— Problem description —
Set out every line of text in the material below as a numbered list, skipping blank lines and leaving the pictures out.

Segment Start: Data for analysis

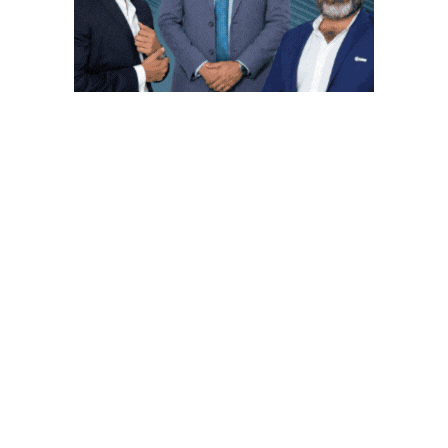
PUBLICACIONES POPULARES
El norte de México es protagonista: Foro
Infochannel 2025 se vive en Hermosillo,
Sonora
12 de septiembre de 2025
Mayoristas de TI impulsan servicios
financieros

Segment End: Data for analysis

— Your solution —
1. PUBLICACIONES POPULARES
2. El norte de México es protagonista: Foro
3. Infochannel 2025 se vive en Hermosillo,
4. Sonora
5. 12 de septiembre de 2025
6. Mayoristas de TI impulsan servicios
7. financieros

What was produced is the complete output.